## Exercise tasks:
(a) In the benchmark thread, what throughput did the Raspberry Pi model B reach?
(b) Please summarize the benchmark thread in two sentences.
(c) Extend the benchmark thread from where it stops.

## Text shown:
That's a really informative post.  Thank you.

Just out of curiosity I ran your benchmark on 3 of my pieces of hardware:

Raspberry Pi model B:  3.55 MiB/s

4-core i7 920: 300MiB/s

8-core atom c2758: 319MiB/s

I'm astonished that a raspberry pi is within two orders of magnitude of my i7.

I'm surprised that my c2758 (the supermicro board I got) is faster, but that's because I didn't think the hardware compression was enabled.  I need to try an encryption test between these boxes.

----------

## Zentoo

 *1clue wrote:*   

> @Zentoo,
> 
> That's a really informative post.  Thank you.
> 
> Just out of curiosity I ran your benchmark on 3 of my pieces of hardware:
> ...

 

I'm not so surprised about the Raspberry score, it should have a little memory bandwidth with bad write speed.

EDIT: Reference: http://www.admin-magazine.com/HPC/Articles/Finding-Memory-Bottlenecks-with-Stream

At contrary I'm pleasantly surprised about the 8-core atom performance.

To add to your list:

6-core i7 990x @4.2Ghz: 780 MiB/s

2-core i7 5600U @3Ghz: 245 MiB/s

----------

## 1clue

The atom is significantly slower than the i7 with tasks like compiling.  An atom is in no way an i7, but clearly the hardware compression features of the chip make up the difference for this test.

Reading up on aespipe later, will try to add an encryption element to this test.

----------

## 1clue

mid-2009 MacBook Pro running OS X 10.9.5: 57.1 MiB/s.

This is all the hardware I can afford to peg to 100% work load.

[Recorded data]
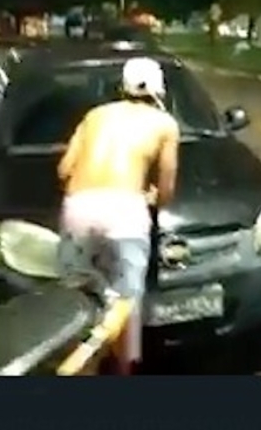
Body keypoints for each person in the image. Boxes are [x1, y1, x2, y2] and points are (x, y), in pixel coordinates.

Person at [55, 57, 180, 375]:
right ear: (158, 90)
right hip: (125, 211)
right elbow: (166, 189)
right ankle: (119, 368)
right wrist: (151, 196)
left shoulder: (94, 116)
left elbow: (64, 170)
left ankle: (76, 359)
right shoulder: (165, 124)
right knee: (126, 302)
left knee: (76, 297)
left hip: (78, 208)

## Expected results:
(a) 3.55 MiB/s

(b) 1clue ran Zentoo's benchmark on several machines, getting 3.55 MiB/s on a Raspberry Pi model B, 300 MiB/s on a 4-core i7 920, 319 MiB/s on an 8-core Atom C2758, and later 57.1 MiB/s on a mid-2009 MacBook Pro. Zentoo added 780 MiB/s for a 6-core i7 990x and 245 MiB/s for a 2-core i7 5600U, and 1clue credited the Atom's result to the chip's hardware compression features, noting it is much slower than the i7 at tasks like compiling.

(c)
----------

## Roman_Gruber

 *TigerJr wrote:*   

> SAS Disks make more IOPS than SATA disk, in many ways IOPS is a bottleneck of I\O speed and affects even on operating systems IO schedulers and many functions those work with information on a hard drive.  So if you want to use sata disk - use it.
> 
> SATA != SAS, noob.

 

low two turtles compared to ssd, and that compared to ssd with 4 pcie express lanes.

regardless, i agree with the topic posters above, for bigger space plain sata hdd on sas controller.

----------

## TigerJr

 *tw04l124 wrote:*   

>  *TigerJr wrote:*   SAS Disks make more IOPS than SATA disk, in many ways IOPS is a bottleneck of I\O speed and affects even on operating systems IO schedulers and many functions those work with information on a hard drive.  So if you want to use sata disk - use it.
> 
> SATA != SAS, noob. 
> 
> low two turtles compared to ssd, and that compared to ssd with 4 pcie express lanes.
> ...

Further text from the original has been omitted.